CYP52X1, representing new cytochrome P450 subfamily, displays fatty acid hydroxylase activity and contributes to virulence and growth on insect cuticular substrates in entomopathogenic fungus Beauveria bassiana

Infection of insects by the entomopathogenic fungus Beauveria bassiana proceeds via attachment and penetration of the host cuticle. The outermost epicuticular layer or waxy layer of the insect represents a structure rich in lipids including abundant amounts of hydrocarbons and fatty acids. A member of a novel cytochrome P450 subfamily, CYP52X1, implicated in fatty acid assimilation by B. bassiana was characterized. B. bassiana targeted gene knockouts lacking Bbcyp52x1 displayed reduced virulence when topically applied to Galleria mellonella, but no reduction in virulence was noted when the insect cuticle was bypassed using an intrahemoceol injection assay. No significant growth defects were noted in the mutant as compared with the wild-type parent on any lipids substrates tested including alkanes and fatty acids.
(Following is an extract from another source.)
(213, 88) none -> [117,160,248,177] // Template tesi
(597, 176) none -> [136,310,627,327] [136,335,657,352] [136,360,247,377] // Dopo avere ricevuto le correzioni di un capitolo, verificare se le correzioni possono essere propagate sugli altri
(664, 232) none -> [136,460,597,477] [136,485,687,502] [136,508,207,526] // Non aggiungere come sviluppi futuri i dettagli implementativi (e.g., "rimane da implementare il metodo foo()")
Insect epicuticle germination assays, however, showed reduced germination of ΔBbcyp52x1 conidia on grasshopper wings as compared with the wild-type parent. Complementation of the gene-knock with the full-length gene restored virulence and insect epicuticle germination to wild-type levels. Heterologous expression of CYP52X1 in yeast was used to characterize the substrate specificity of the enzyme. CYP52X1 displayed the highest activity against midrange fatty acids (C12:0 and C14:0) and epoxy stearic acid, 4-8-fold lower activity against C16:0, C18:1, and C18:2, and little to no activity against C9:0 and C18:0. Analyses of the products of the C12:0 and C18:1 reactions confirmed NADPH-dependent regioselective addition of a terminal hydroxyl to the substrates (ω-hydroxylase). These data implicate CYP52X1 as contributing to the penetration of the host cuticle via facilitating the assimilation of insect epicuticle lipids.     
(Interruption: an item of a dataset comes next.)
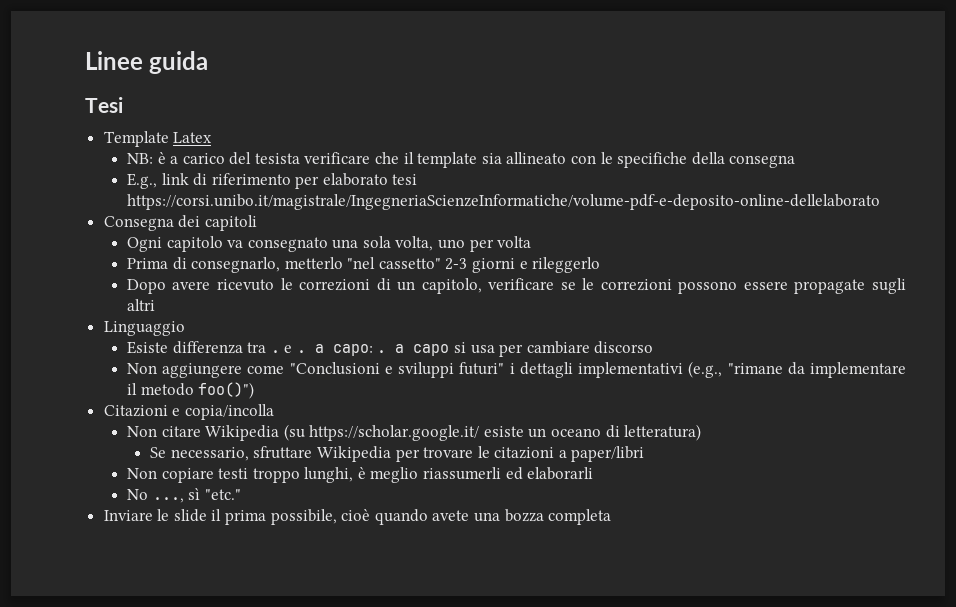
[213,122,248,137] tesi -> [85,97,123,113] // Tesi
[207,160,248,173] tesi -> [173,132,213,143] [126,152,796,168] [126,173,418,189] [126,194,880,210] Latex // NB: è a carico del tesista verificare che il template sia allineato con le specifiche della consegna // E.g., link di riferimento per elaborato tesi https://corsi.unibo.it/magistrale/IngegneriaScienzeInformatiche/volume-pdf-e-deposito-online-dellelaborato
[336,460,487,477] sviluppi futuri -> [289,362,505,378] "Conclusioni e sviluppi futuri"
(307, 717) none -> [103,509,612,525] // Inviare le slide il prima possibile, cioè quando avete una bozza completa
Increased insect virulence in Beauveria bassiana strains overexpressing an engineered chitinase

Entomopathogenic fungi are currently being used for the control of several insect pests as alternatives or supplements to chemical insecticides. Improvements in virulence and speed of kill can be achieved by understanding the mechanisms of fungal pathogenesis and genetically modifying targeted genes, thus improving the commercial efficacy of these biocontrol agents. Entomopathogenic fungi, such as Beauveria bassiana, penetrate the insect cuticle utilizing a plethora of hydrolytic enzymes, including chitinases, which are important virulence factors. Two chitinases (Bbchit1 and Bbchit2) have previously been characterized in B. bassiana, neither of which possesses chitin-binding domains. Here we report the construction and characterization of several B. bassiana hybrid chitinases where the chitinase Bbchit1 was fused to chitin-binding domains derived from plant, bacterial, or insect sources. A hybrid chitinase containing the chitin-binding domain (BmChBD) from the silkworm Bombyx mori chitinase fused to Bbchit1 showed the greatest ability to bind to chitin compared to other hybrid chitinases. This hybrid chitinase gene (Bbchit1-BmChBD) was then placed under the control of a fungal constitutive promoter (gpd-Bbchit1-BmChBD) and transformed into B. bassiana. Insect bioassays showed a 23% reduction in time to death in the transformant compared to the wild-type fungus. This transformant also showed greater virulence than another construct (gpd-Bbchit1) with the same constitutive promoter but lacking the chitin-binding domain. We utilized a strategy where genetic components of the host insect can be incorporated into the fungal pathogen in order to increase host cuticle penetration ability.